Stated exercise. Count the lines in the records that contain the string "pose", treating uppercase and lowercase as different. Reply with the number only.

● ● ● ● ● ● ●

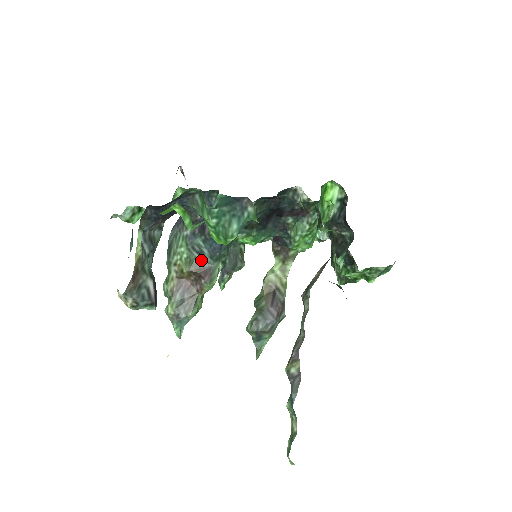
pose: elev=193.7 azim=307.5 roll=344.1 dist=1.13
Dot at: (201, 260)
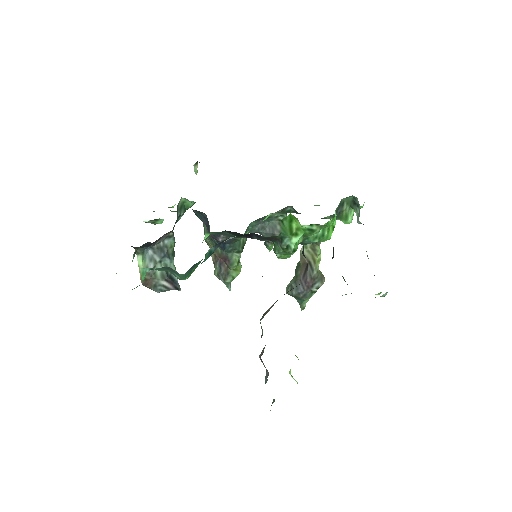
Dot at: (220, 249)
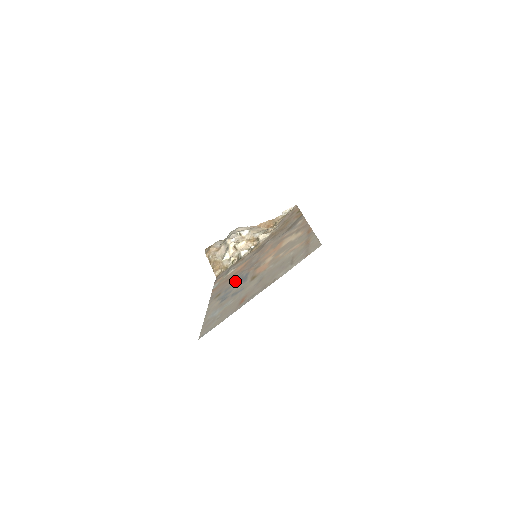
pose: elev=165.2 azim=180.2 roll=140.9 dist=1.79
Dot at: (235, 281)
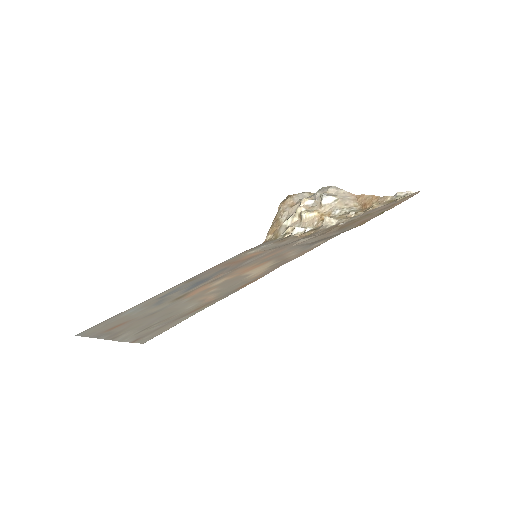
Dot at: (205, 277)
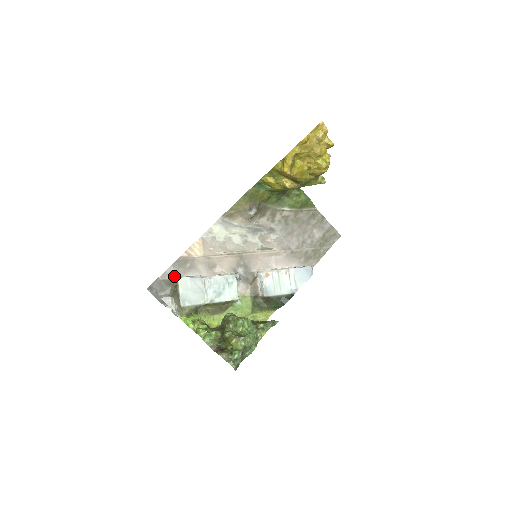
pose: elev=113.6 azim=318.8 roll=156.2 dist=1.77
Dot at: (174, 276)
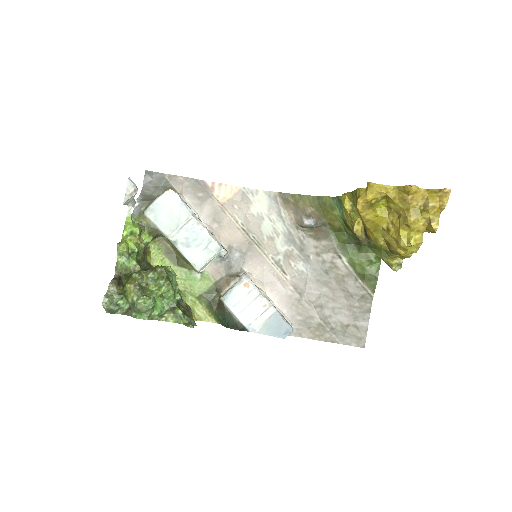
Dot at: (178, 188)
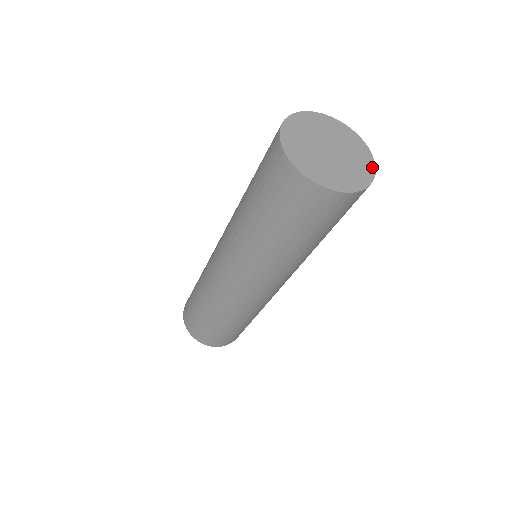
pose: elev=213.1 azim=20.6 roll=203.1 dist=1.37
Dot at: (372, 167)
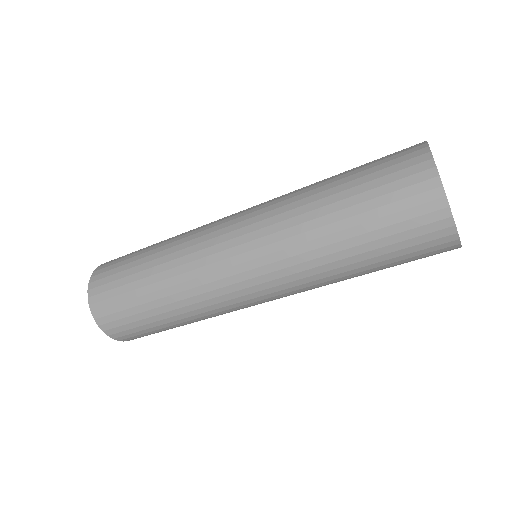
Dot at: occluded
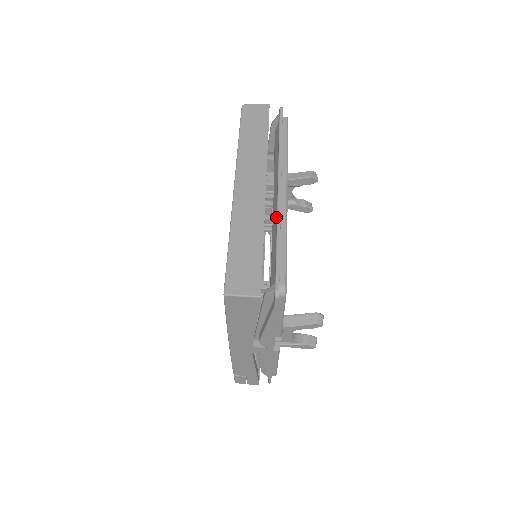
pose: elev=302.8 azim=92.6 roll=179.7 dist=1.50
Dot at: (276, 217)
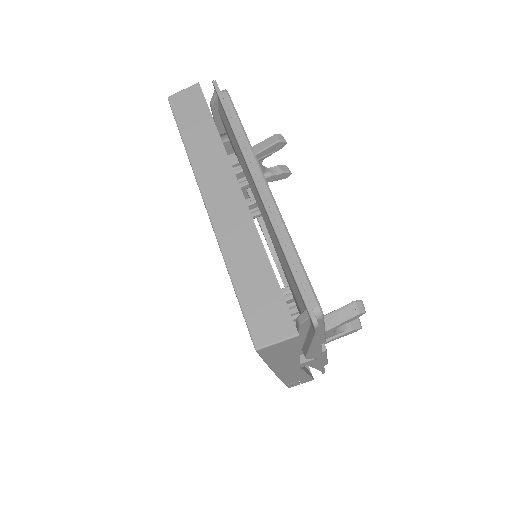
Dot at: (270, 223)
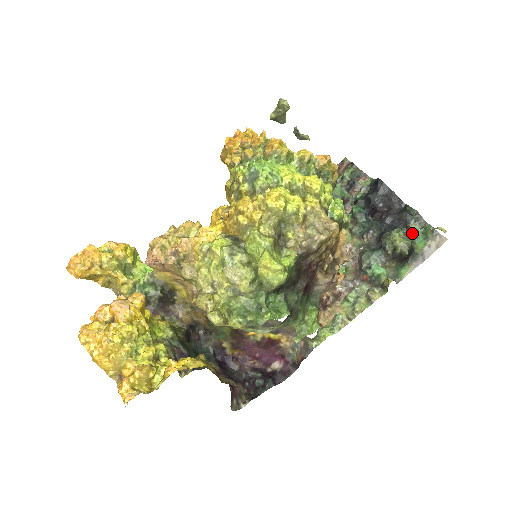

● ● ● ● ● ● ●

Output of the exercise. 5